When converting json to columns in R using jsonlite, I came across a bug where the column values were in the wrong columns. I tried replicating it -
R> dt <- data.table(id = 1:2,
json = c('{"user": "xyz2", "weightmap": "w1", "domains": "d1"}',
'{"weightmap": "w2", "user": "abcd", "domains": "d2"}'))
R> dt[,fromJSON(json),.(id)]
id user weightmap domains
1: 1 xyz2 w1 d1
2: 2 w2 abcd d2
From what I understand, jsonlite picks the keys from the first row and expects the json in all rows to be in the same order.
I also tried this with different datatypes. Eg. If weightmap
was a complex datastructure like a list or another nested json, it would fail saying the columns types are not consistent.
Is this expected behavior ? Should'nt it always read from the keys and split to cols ?
Is there a way to make jsonlite parse the json correctly ?
I wonder if this is a "bug" in data.table
, where it is internally treating each as a list
instead of a data.frame
with names that need to be aligned.

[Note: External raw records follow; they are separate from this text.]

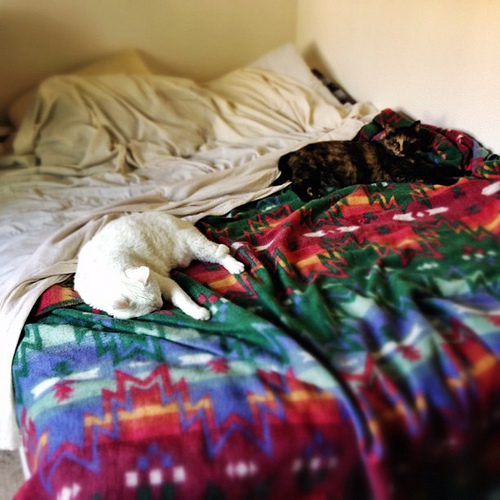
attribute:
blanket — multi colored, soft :
[208, 204, 495, 499]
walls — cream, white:
[4, 1, 496, 95]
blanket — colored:
[9, 324, 195, 479]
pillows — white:
[0, 38, 349, 135]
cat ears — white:
[104, 263, 166, 324]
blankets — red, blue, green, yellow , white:
[46, 191, 477, 493]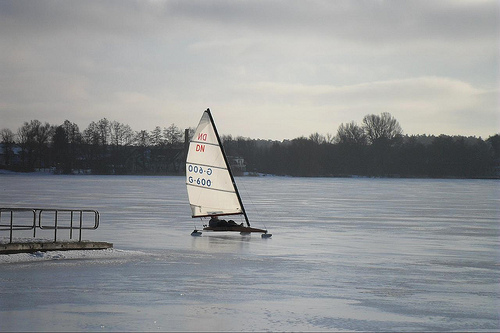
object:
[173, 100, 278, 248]
sailboat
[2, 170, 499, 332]
water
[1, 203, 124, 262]
dock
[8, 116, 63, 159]
trees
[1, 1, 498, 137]
sky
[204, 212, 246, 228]
man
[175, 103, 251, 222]
sail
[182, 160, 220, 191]
letters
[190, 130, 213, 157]
letters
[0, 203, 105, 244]
handrail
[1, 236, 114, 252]
sidewalk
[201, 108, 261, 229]
mast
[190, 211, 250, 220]
boom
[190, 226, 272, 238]
deck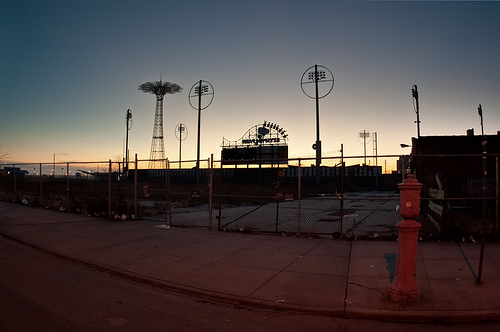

We can force it this way:
dt[, c(.SD, rbindlist(lapply(json, jsonlite::fromJSON), use.names=TRUE))][, json := NULL][]
# id user weightmap domains
# <int> <char> <char> <char>
# 1: 1 xyz2 w1 d1
# 2: 2 abcd w2 d2
If there is any complexity, what happens depends on the structure. For example, if a weightmap
is a list, then
dt <- data.table(id = 1:2,
json = c('{"user": "xyz2", "weightmap": ["w1","w2"], "domains": "d1"}',
'{"weightmap": "w2", "user": "abcd", "domains": "d2"}'))
dt[, c(.SD, rbindlist(lapply(json, jsonlite::fromJSON), use.names=TRUE))][, json := NULL][]
# Warning in as.data.table.list(jval, .named = NULL) :
# Item 1 has 2 rows but longest item has 3; recycled with remainder.
# Warning in as.data.table.list(jval, .named = NULL) :
# Item 2 has 2 rows but longest item has 3; recycled with remainder.
# id user weightmap domains
# <int> <char> <char> <char>
# 1: 1 xyz2 w1 d1
# 2: 2 xyz2 w2 d1
# 3: 1 abcd w2 d2
which achieves an "unnesting" (noisily).